2026-8-1 戦略を「人」で変える

戦略を変える主要な手段として「人」を使う、というのは、実は経営戦略や組織論の中にはあまり出てこない。組織をごろッと変える「変革者」の能力を持った人間などそうそういないし、いたとしても「会社を変えられる人を探してきて責任者に据えましょう」では再現性がなくて理論にならないからであろう。しかし、現実の世界では、経営者はこの手法を使いたがる。下請けから脱皮したいからマーケティングの専門家を探す、自社の独自製品を出したいからデザイナーを採用する、といったことである。経験から言うと、こうしたやり方はたいていうまくいかない。

理由はいくつか考えられる。ガルブレイスが言うように、「人」は戦略遂行に必要ないくつかの要素のうちの一つに過ぎず、それだけを変えても全体はおいそれと変わらない、ということもあるだろう。最初は勢い込んで来ても、そのうちに社内の空気になじんでしまって何も変えられずにいるか、あるいは最後までなじめずに自分から辞めてしまう、といったケースをよく見聞きする。

それでも、うまくいった事例がないわけではない。一つは素材商社が完成品の販売に乗り出そうとしたときの話である。この商社は事前に、自社に欠けている能力を丹念に分析した。そこで出した結論は、必要なのは組立ノウハウや検品といった技術的なスキルではなく、完成品の顧客ニーズと商習慣を良く知り、自社の人材をそれらに適合するよう動かせる人間である、ということであった。彼らは得意先からこれという人物をヘッドハンティングし、完成品のビジネスは2年間で数倍になった。

実はこの人物は転職後、無駄と思えるほどの時間をかけてプロパー社員とコミュニケーションを行っている。そして本来構想していた自分なりのプランを修正し、この会社に実現可能な手順に組み直した。このあたりは属人的な能力とも言えるが、最初からその能力を特定してリクルーティングした経営陣の「目利き」の勝利である。

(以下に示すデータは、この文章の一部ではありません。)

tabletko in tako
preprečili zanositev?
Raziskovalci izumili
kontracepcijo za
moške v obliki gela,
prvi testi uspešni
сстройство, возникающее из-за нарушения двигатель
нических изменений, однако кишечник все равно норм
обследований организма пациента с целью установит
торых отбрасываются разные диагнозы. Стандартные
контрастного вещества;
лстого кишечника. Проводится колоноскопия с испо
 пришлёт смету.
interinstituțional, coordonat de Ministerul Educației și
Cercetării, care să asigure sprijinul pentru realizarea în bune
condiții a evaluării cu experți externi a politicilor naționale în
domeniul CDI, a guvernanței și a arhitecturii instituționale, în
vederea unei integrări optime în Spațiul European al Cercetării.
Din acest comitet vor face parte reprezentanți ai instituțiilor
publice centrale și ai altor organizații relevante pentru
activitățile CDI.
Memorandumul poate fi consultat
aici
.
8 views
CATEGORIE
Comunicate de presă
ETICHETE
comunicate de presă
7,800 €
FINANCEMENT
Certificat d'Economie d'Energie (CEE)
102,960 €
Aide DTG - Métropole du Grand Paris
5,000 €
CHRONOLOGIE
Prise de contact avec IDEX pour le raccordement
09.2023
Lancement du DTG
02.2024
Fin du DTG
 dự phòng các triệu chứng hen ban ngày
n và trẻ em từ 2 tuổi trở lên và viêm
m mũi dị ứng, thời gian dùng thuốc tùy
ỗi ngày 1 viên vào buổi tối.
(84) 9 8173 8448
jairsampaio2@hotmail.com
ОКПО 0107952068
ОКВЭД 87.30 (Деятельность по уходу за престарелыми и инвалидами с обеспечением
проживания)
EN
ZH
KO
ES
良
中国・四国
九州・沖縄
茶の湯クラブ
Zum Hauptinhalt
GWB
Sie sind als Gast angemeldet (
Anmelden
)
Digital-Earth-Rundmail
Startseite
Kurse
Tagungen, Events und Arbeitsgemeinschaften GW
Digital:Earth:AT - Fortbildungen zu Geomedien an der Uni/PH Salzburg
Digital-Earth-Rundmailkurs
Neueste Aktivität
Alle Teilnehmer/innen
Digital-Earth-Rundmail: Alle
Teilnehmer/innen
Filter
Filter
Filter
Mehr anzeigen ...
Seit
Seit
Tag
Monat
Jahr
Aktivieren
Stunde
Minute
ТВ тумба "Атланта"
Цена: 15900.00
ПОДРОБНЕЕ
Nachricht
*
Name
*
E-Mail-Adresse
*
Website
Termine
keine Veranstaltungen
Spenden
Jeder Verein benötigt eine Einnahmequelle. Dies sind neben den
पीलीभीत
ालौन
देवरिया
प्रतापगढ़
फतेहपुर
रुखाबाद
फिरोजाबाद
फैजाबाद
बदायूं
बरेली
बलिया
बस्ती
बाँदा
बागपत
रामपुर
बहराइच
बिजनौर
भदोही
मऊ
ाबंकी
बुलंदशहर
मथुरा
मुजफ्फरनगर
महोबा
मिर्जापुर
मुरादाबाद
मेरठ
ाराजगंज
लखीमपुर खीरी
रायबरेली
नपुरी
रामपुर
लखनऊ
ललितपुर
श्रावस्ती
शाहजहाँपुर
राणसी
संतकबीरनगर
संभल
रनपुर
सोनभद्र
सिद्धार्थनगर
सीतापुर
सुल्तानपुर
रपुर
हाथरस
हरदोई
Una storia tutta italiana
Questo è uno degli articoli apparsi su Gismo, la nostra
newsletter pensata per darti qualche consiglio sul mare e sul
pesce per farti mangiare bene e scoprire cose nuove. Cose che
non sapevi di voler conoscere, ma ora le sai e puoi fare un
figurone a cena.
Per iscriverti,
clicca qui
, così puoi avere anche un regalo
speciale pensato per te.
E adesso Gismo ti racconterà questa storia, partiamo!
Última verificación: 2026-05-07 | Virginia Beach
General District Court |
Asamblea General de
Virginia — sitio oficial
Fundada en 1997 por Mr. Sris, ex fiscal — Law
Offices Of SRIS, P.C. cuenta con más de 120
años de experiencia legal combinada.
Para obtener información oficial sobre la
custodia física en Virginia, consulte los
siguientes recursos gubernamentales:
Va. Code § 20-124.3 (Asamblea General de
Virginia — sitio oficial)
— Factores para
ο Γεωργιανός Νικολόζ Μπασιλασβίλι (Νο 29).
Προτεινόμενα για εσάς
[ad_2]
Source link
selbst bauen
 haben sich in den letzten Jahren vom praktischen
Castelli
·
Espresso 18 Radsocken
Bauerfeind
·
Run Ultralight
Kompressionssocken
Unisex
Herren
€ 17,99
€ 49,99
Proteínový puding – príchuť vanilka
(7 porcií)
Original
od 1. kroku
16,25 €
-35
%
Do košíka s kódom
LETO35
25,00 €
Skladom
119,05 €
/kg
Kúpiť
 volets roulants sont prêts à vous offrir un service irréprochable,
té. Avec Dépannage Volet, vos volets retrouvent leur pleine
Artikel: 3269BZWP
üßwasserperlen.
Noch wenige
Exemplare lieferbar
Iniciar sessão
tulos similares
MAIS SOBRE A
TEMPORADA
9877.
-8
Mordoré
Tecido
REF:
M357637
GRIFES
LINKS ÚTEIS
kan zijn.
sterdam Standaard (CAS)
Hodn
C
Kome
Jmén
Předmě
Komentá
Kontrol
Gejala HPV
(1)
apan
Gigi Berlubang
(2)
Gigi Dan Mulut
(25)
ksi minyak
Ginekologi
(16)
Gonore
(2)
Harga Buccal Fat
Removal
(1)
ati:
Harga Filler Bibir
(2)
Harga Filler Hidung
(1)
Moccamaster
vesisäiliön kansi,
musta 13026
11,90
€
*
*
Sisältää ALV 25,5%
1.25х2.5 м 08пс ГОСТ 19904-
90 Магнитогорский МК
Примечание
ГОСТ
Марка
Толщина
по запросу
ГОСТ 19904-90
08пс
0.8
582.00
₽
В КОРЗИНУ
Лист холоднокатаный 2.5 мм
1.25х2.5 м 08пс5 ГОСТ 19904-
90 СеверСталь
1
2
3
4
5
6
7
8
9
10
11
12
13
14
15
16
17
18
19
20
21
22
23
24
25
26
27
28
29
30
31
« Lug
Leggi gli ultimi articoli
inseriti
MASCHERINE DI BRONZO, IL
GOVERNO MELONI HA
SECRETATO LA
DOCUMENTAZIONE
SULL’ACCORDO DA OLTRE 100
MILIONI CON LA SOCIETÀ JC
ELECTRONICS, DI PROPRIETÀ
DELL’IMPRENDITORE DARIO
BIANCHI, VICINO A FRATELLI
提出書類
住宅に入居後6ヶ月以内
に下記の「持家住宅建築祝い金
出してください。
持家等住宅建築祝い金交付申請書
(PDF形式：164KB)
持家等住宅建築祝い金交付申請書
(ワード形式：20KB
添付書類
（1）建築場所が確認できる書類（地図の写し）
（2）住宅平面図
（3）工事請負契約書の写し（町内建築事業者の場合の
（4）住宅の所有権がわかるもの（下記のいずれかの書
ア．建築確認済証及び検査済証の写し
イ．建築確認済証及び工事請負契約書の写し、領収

もう一つうまくいった事例がある。こちらは「同じ人間が変わった」というケースである。従来型のビジネスが立ち行かなくなったことを思い知らされたあるメーカーの販売リーダーは、自費で外部研修を受け、異なるビジネスモデルを自ら立案して経営陣に具申した。曲がりなりにも立ち上がったその部署は、最初事務方の助手一人をつけられただけの小さな所帯であったが、今は数千万円の利益をたたき出す6、7人のチームに成長している。

この二つの話の共通点は、必要とされるスペックが特定されており、かつ調達が可能であった、ということである。調達の方法として、前者は採用、後者は学習によって、という違いはあるが、どちらのケースも求められる能力の解像度が高かった。上司の理解ということもある。どちらも事業が形になるまである程度の時間がかかっているが、上司が辛抱強くサポートしており、当事者を「一人」にしていない。こちらはガルブレイス的に言うと「プロセス」の話かもしれない。

サラリーマンとして、あるいは支援者として、40年間たくさんの商売を見てきたが、「人」で戦略を変えることができた事例はこの2つくらいしか思い浮かばない。試行回数、つまり分母は数十か、もしかしたら100を超えているかもしれない。なので結論を言えば、確率論的にはあまりお勧めできない。先ほど述べた成功要因にしても、事例が2つでは普遍的なものかどうかの判断がつかない。経営者の皆さんは「手っ取り早く頭をすげ替える」というやり方は頭から外しておく方が無難だと思う。